Ball-less though he was, however, Mozart had already formed certain prowling and mating habits. The vet warned us as much: the neutering hadn't been to calm Mozart down, but to prevent him from inseminating the neighborhood felines. Mozart, to this day, remains a horny cat, and that's all thanks to habit. Though I retain my balls, I understand Mozart better now. We belong to the same circle of bereavement. The difference is that I'll eventually recover my smell and taste. Mozart, alas, is a eunuch, a freak, a biological "it," forever.

'Tis a strange gift, to be deprived of two senses. On the assumption that every moment is a lesson, I'll continue to blunder through this desolate period of blunted percipience and report whatever insights I discover.

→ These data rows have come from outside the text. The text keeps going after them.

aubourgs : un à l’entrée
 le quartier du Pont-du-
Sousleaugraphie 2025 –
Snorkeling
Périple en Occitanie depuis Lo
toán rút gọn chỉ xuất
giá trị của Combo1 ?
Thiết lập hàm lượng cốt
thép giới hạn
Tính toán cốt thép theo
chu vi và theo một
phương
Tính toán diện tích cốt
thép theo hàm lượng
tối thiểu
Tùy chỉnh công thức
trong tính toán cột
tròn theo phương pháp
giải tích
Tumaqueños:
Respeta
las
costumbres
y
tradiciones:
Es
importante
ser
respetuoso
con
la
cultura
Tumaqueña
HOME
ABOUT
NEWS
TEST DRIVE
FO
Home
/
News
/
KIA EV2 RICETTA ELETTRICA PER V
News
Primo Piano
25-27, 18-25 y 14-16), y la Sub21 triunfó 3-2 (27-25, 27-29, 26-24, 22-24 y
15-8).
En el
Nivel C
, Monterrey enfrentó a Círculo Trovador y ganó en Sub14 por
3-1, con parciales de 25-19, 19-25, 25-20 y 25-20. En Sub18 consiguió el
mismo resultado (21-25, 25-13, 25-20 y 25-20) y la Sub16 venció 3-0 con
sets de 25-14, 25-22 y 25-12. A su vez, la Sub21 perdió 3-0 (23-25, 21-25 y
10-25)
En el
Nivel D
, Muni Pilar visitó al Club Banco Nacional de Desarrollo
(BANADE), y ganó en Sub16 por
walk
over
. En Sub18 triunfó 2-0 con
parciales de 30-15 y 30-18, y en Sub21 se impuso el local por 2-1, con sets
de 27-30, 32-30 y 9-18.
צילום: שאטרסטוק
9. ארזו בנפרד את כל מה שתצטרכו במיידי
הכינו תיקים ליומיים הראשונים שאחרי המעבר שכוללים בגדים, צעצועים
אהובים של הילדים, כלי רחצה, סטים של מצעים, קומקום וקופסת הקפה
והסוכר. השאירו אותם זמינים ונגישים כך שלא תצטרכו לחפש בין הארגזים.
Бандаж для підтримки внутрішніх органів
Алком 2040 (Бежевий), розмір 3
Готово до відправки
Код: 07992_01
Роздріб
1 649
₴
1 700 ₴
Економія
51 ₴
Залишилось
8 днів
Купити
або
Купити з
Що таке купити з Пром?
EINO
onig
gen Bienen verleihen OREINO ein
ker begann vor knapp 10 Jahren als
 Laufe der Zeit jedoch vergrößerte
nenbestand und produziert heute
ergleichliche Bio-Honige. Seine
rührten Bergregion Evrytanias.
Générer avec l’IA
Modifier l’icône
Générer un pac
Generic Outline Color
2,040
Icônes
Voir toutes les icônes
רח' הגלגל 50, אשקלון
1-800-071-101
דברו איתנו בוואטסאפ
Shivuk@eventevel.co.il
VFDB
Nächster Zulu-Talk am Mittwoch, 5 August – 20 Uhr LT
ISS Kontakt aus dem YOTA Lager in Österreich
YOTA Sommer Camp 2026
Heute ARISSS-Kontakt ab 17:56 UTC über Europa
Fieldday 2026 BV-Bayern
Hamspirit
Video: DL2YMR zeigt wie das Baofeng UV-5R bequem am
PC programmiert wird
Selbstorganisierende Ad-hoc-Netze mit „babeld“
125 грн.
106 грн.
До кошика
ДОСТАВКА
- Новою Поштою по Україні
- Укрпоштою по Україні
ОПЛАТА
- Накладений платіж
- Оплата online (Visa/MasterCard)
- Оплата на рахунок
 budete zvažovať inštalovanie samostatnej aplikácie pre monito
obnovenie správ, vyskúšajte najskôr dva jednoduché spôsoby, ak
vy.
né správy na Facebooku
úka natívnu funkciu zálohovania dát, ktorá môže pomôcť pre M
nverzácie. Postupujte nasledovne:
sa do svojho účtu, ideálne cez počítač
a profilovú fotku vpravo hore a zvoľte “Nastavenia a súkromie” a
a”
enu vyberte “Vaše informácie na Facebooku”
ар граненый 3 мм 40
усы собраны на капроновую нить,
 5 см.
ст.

But if the clouds suddenly break tomorrow and my senses return to normal, well fuck all that-- I'll be off to Outback Steakhouse to celebrate and we'll speak no more of this.


1 comment:

Lorianne said...

Thanks to allergies & nasal polyps (yes, I know: TMI), I have for years had no sense of smell about 99% of the time. I'd say "you get used to it," but that's only because you forget what you're missing.

When my sense of smell *does* occasionally (and completely inexplicably) come back, the sensory exhiliration is unbelievable. I'm blown away, again, at how food *really* tastes...and by the way you can actually *smell* the food in your mouth, the aroma rising from the back of your throat.

Once when my smell returned, I was walking behind a guy who was smoking a cigarette & carrying a cup of coffee...and although I neither smoke nor drink coffee, I had to stop myself from running up to the guy to inhale both smells.

Whenever folks ask about losing a sense, I point out that I'm already devoid of one: how many senses should one person have to sacrifice? But if I had to choose between sight & hearing, I'd choose hearing anyday. Sight is limited by range: you can't see behind you unless you turn your head. But hearing is all-dimensional, and it works in the dark.